+++ TEXT PASSAGE +++

We bring together below some of the key initiatives being taken, both in Europe and the UK, to reduce food waste.

EU jurisdictions leading the way

Within the EU, France could be said to be leading the field. In March 2016, it made it unlawful for supermarkets which are larger than 400 square meters to send unsold food to landfill. Supermarkets are now required to donate food which is edible or redistribute it for conversion into animal feed, compost or energy where it is not. Supermarkets must sign a donation contract with charities or face a penalty of €3,750.

The aim is that by adopting this measure, France will achieve its target of halving the amount of food waste it produces by 2025. Whether it will achieve its aim remains to be seen - especially as there is some concern that it may be possible for supermarkets to donate as little as 1% of its surplus food and still comply with the legal requirements. This is because the minimum amount of surplus which must be donated is not stipulated. In addition, many commentators have argued that more needs to be done across the supply chain to improve the redistribution of excess food and that targeting retailers in isolation is not effective in reducing the total amount of food wasted.

Nonetheless, the French government's position has been successful in raising awareness of the problem of food waste across Europe. The proposals for the law were first put forward by French policy makers in April 2015 and prompted the European Parliament pass to a resolution in July 2015 inviting the European Commission to promote the creation of similar laws in all EU member states. In its EU Action Plan for the Circular Economy, adopted in December 2015, the European Commission recommended that member states facilitate the donation of food which is still edible but cannot be commercialised but did not go so far as to require member states to legislate to facilitate this.

+++ EXCERPTED RECORDS +++

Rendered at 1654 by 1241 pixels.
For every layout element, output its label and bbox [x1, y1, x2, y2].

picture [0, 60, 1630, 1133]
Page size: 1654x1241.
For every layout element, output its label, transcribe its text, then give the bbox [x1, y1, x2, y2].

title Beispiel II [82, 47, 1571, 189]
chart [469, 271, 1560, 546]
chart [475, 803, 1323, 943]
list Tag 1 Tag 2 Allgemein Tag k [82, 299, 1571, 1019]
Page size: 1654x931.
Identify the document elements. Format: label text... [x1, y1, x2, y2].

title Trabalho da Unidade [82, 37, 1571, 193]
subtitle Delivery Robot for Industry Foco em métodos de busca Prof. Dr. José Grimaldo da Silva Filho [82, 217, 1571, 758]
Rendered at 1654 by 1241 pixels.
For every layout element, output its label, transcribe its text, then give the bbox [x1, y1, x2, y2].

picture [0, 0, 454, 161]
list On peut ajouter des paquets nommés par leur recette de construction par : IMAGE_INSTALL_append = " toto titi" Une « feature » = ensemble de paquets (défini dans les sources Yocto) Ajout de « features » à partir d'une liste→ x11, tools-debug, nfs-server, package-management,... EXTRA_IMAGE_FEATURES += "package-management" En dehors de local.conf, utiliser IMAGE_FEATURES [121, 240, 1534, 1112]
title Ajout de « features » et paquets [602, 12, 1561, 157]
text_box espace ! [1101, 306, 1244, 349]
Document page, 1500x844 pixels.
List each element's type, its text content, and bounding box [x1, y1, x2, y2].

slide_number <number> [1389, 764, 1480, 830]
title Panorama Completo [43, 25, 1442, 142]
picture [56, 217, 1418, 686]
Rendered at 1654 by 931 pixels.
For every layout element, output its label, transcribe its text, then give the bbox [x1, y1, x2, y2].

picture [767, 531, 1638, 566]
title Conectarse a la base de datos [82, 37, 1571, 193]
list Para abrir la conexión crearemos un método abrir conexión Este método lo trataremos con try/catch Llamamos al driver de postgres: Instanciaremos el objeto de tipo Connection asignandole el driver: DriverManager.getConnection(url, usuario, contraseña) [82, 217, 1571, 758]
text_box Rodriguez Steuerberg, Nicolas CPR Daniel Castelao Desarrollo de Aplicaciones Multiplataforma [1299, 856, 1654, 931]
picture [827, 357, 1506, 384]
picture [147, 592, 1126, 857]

+++

▶ [TASKS]:
[1] Answer from the food waste passage:
(a) Above what floor area does the French rule on unsold food apply to supermarkets?
(b) What penalty do supermarkets face if they don't sign a donation contract with charities?
(c) In what month and year did the European Commission adopt its EU Action Plan for the Circular Economy?
[2] Decide whether each statement agrees with the food waste passage. Answer yes or no, and quote the words that decide it.
(a) France has a target of halving the food waste it produces by 2025.
(b) The French law sets a minimum amount of surplus that supermarkets must donate.
(c) The European Commission required member states to legislate to facilitate the donation of edible food.

▶ [THE RESULTS]:
[1]
(a) Larger than 400 square meters.
(b) €3,750.
(c) December 2015.

[2]
(a) Yes: "France will achieve its target of halving the amount of food waste it produces by 2025"
(b) No: "the minimum amount of surplus which must be donated is not stipulated"
(c) No: "did not go so far as to require member states to legislate to facilitate this"